« J’ai demandé aux équipes de la Cnil de se rendre dans les tout prochains jours dans les locaux de la Direction générale des finances publiques. » L’annonce est de Marie-Laure Denis, présidente de la CNIL, dans « Cash Investigation » (France 2) diffusée jeudi 10 septembre au soir — interview enregistrée lundi et visionnée par l’AFP avant diffusion. Objet : le piratage des données fiscales de 678 000 personnes.
Selon les constats de la CNIL, deux issues sont possibles : « soit une mise en demeure d’ici la fin de l’année […], soit une orientation vers une sanction ». Aucune n’est acquise.
Un contrôle sur place « dans les tout prochains jours »
Le contrôle n’a pas commencé : « tout prochains jours » est la seule échéance donnée, sans date fixée. Le mécanisme, documenté par la CNIL depuis le 18 août : des investigations « sur pièces ou sur place » pour vérifier si les mesures de sécurité sont conformes à l’état de l’art de la sécurité informatique.
Ce que la CNIL peut — et ne peut pas — faire à l’État
La CNIL ne peut pas infliger d’amende à l’État. Elle peut en revanche sanctionner des manquements au RGPD ou à la loi Informatique et Libertés. Pour l’avocat Arnaud Franchini (Village de la Justice), la violation ne se situe pas dans le piratage mais dans la sécurité et la notification : l’obligation de moyens renforcée s’apprécie au regard du risque, et un pirate tiers n’exonère pas automatiquement. Une analyse, pas un constat de manquement.
Ce qui a fuité, ce qui n’a pas fuité
Des intrusions en juin et juillet, via des identifiants usurpés d’un agent de la DGFiP et d’un tiers habilité, revendiquées les 12 et 13 août par un acteur se disant « ZeroBytes », confirmées par Bercy le 14 août. 678 000 particuliers et professionnels : données fiscales — revenu fiscal de référence, quotient familial, taux de prélèvement à la source, SIREN et raison sociale — et cadastrales (adresses, surfaces).

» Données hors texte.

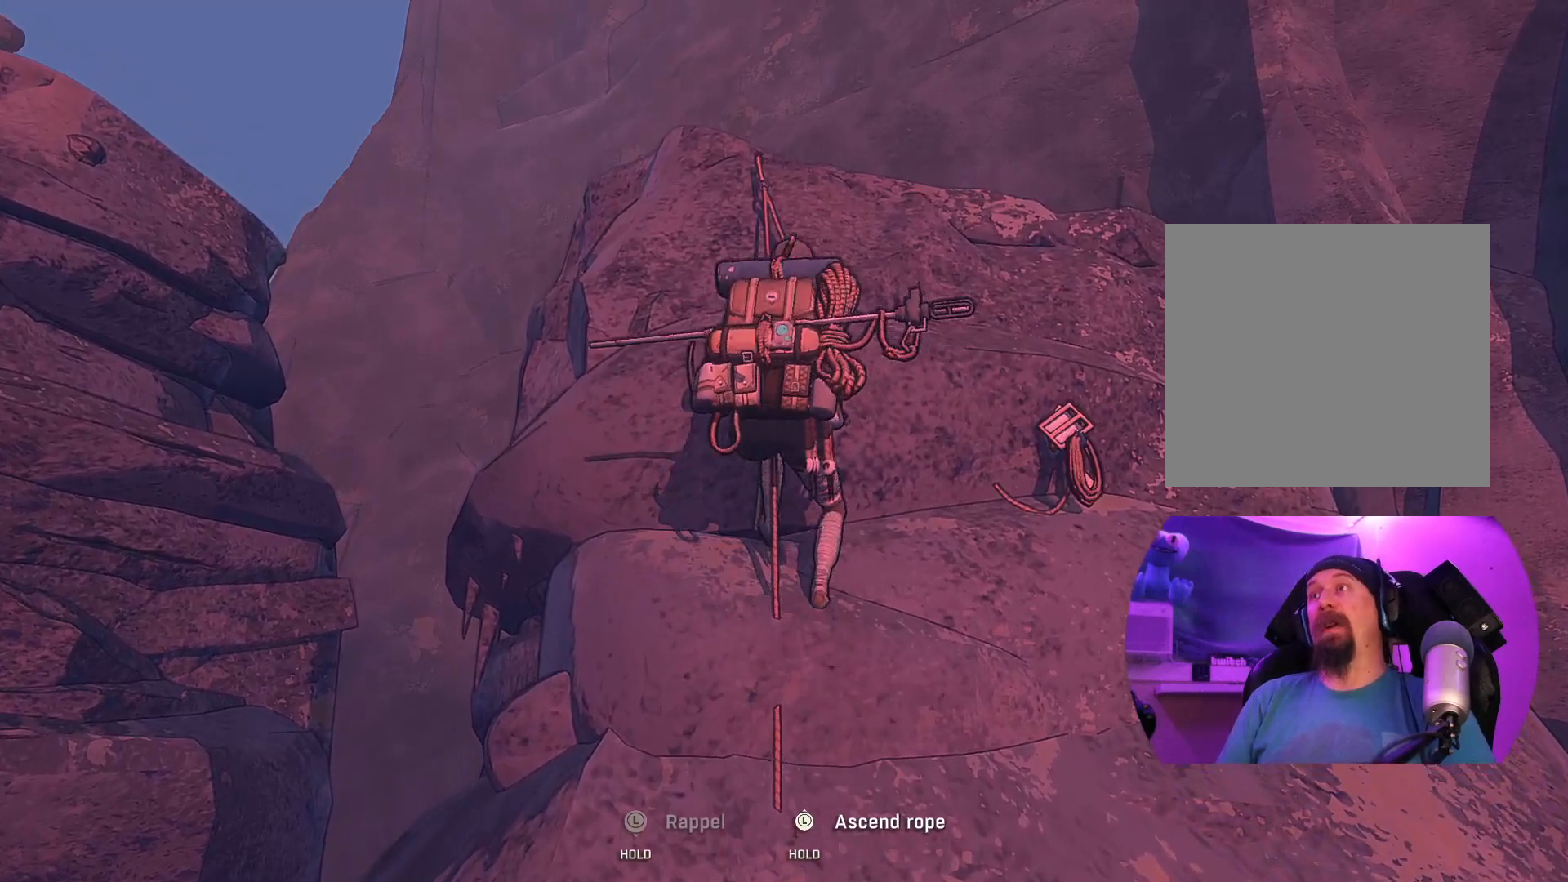
{"buttons": ["R2"], "left_stick": "up", "right_stick": "center", "events": []}
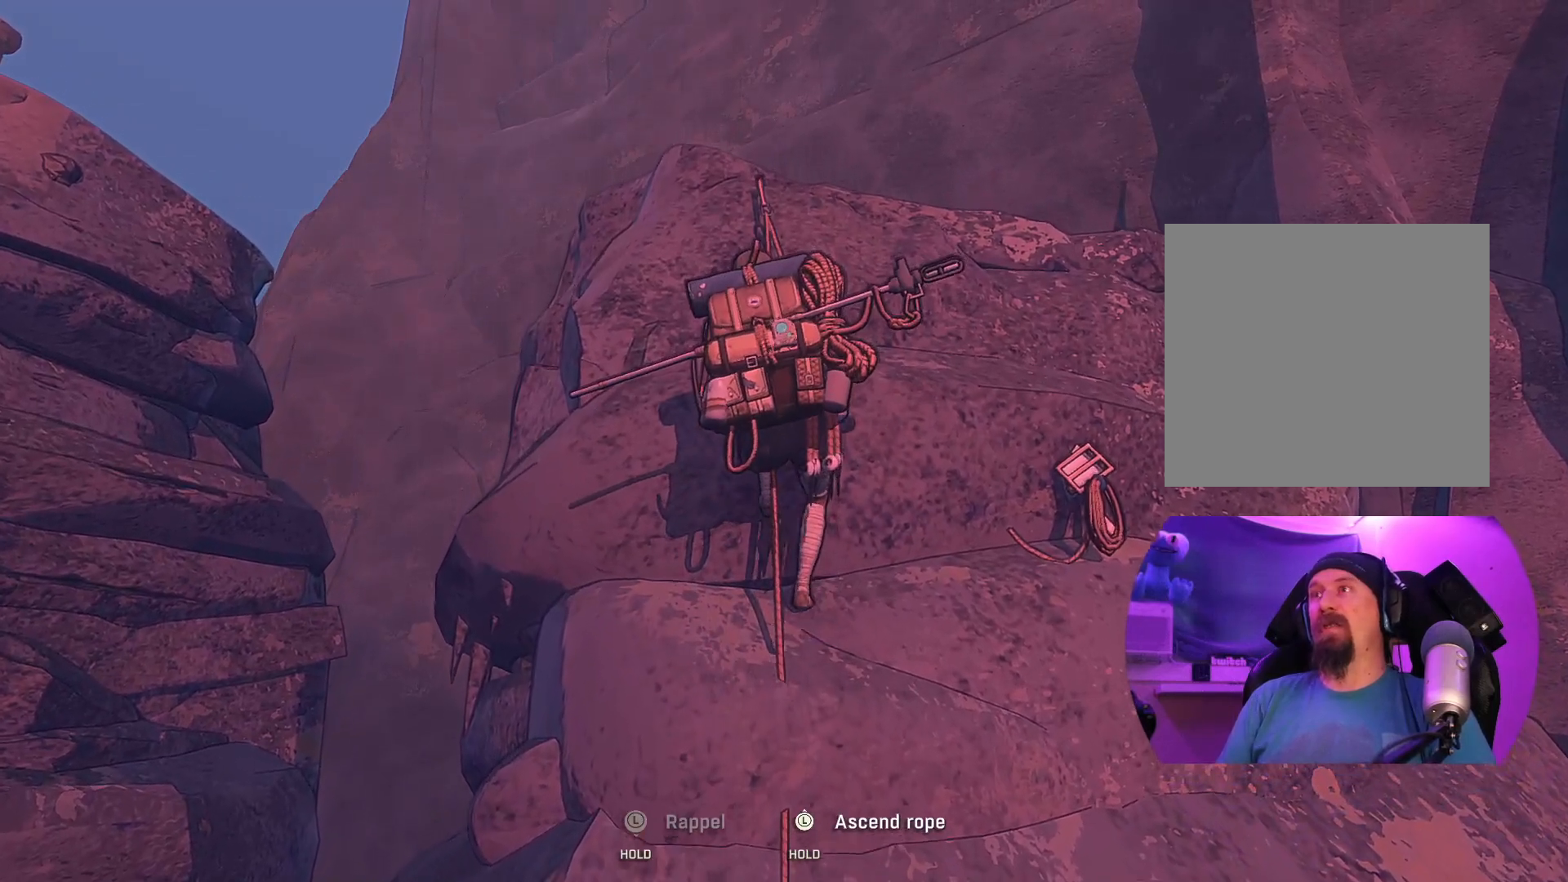
{"buttons": ["R2"], "left_stick": "up", "right_stick": "center", "events": []}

Identifiants, mots de passe et espaces usagers n’ont pas été compromis : le vol expose à des usages frauduleux des données, pas à une prise de contrôle des comptes. La DGFiP a saisi la CNIL, coupé préventivement des accès sensibles et annoncé plainte et contact individuel des personnes concernées.
ANTS, France Travail, FICOBA : une série d’incidents qui dépasse le fisc
La présidente a aussi demandé un contrôle de l’Agence nationale des titres sécurisés (ANTS), ciblée en avril : près de 12 millions de données de particuliers et de professionnels volées. Village de la Justice relève une série — France Travail amendée de 5 millions d’euros en janvier, accès illégitime à FICOBA reconnu en février avec environ 1,2 million de coordonnées bancaires, extraction DGFiP en août — chaque fois via des accès légitimes usurpés. Après une cellule de crise, le Premier ministre Sébastien Lecornu a commandé un audit à l’ANSSI. « L’État a un devoir d’exemplarité particulier. Ça fait partie justement du contrat de confiance entre l’État et ses administrés que de sécuriser les données, souvent intimes, que les Français sont obligés de confier à l’État », a-t-elle commenté.
Vigilance : les réflexes indiqués aux personnes concernées
Inutile de déposer une plainte individuelle : la CNIL est déjà saisie, sauf éléments spécifiques ou utiles aux investigations. Ses recommandations : surveiller toute activité suspecte liée à ses données, notamment fiscales, vérifier ses comptes, signaler toute anomalie et se méfier des demandes « urgentes » par courriel ou téléphone — le hameçonnage peut s’appuyer sur les données volées. La DGFiP contactera individuellement chaque personne concernée — par courriel ou courrier — avec les données susceptibles d’avoir été consultées et les mesures de vigilance à adopter. La limite reste entière : entre mise en demeure et orientation vers une sanction, l’issue n’est pas écrite.